Just wondering, is there anything a regular fiber will do that the UV won't?

Kev Williams
05-27-2022, 1:00 AM
the materials that lasers designed for engraving, marking and cutting will actually engrave, mark and cut, is dependent on the wavelength of the laser. Like, a C02 laser's 10,640nm wavelength beam will microfracture glass when the beam hits it, but a fiber laser's 1,064nm wavelength will generally just pass right thru glass. And a C02's laser will create a 'controlled absorption' burn which allows clean engraving and cutting of woods, but a fiber's beam creates UNcontrolled absorbtion into wood, and rather than cleanly engraving or cutting it, it simply gets wood blazing hot, plenty hot enough to start wood on fire! A few years ago a customer wanted me to laser cut gaskets from very thin Myler sheet, which I was able to do with my C02 lasers, but a result of the cut was that heat caused the cut edge to expand thicker, making them useless as gaskets. I learned from our Creeker expert Dave Sheldrake that a lower wavelength UV laser such as Neville's would very cleanly cut Mylar...

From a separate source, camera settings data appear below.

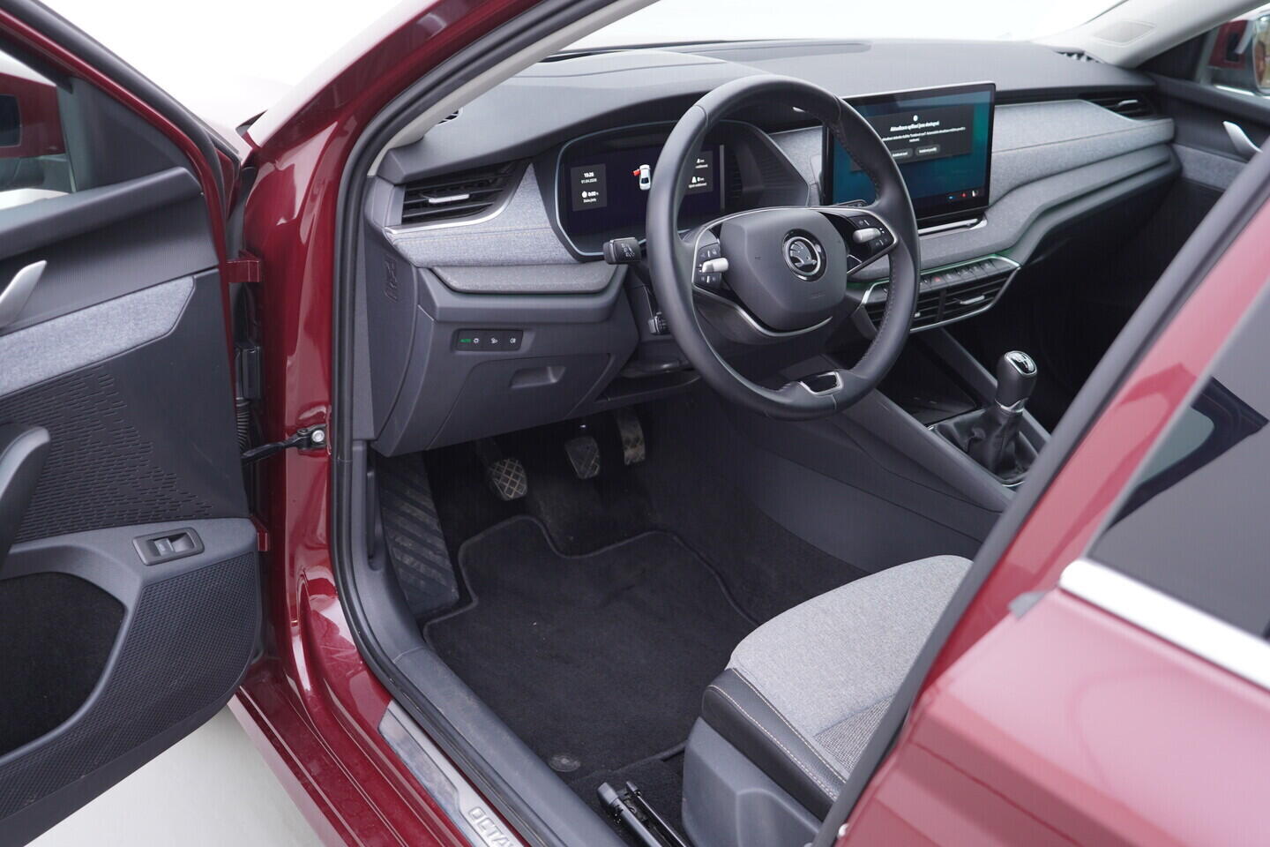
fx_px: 1270
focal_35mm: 36
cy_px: 424
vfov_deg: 36.9
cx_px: 635
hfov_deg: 53.1
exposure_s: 1/40
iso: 200
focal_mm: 24
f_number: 2.8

I don't pretend to know much else about how lasers do their thing or understand why really, but man are these things fascinating! :D

Bert McMahan
05-27-2022, 12:40 PM
Oh I'm well aware of the different uses between a CO2 and a standard fiber. I'm just wondering what the differences are between a UV and a standard fiber. Can it, for example, engrave black serial numbers on metals like aluminum/steel/titanium? Obviously it seems to do great with Pewter.

Neville Stewart
05-29-2022, 12:14 AM
Thank you Joe. Hope it’s inspiring if even of suggestions for improvement.

Chase Williams
06-21-2022, 5:00 AM
I just got a sales pitch from Keyence on their UV. They had explained that UV should be able to do nearly anything that a Fiber can do, plus items such as precious metals and plastics such as flexible clear tubing that would normally distort with heat. The downside of the UV is that it costs more (for machine) and takes longer for the same job than fiber.

Neville Stewart
06-21-2022, 8:43 AM
UV can do lots of other materials though and speed isn’t that far behind but if you’re masking, lasering & sand etching a dozen/hundred glasses. UV will blow that process away with about the same result.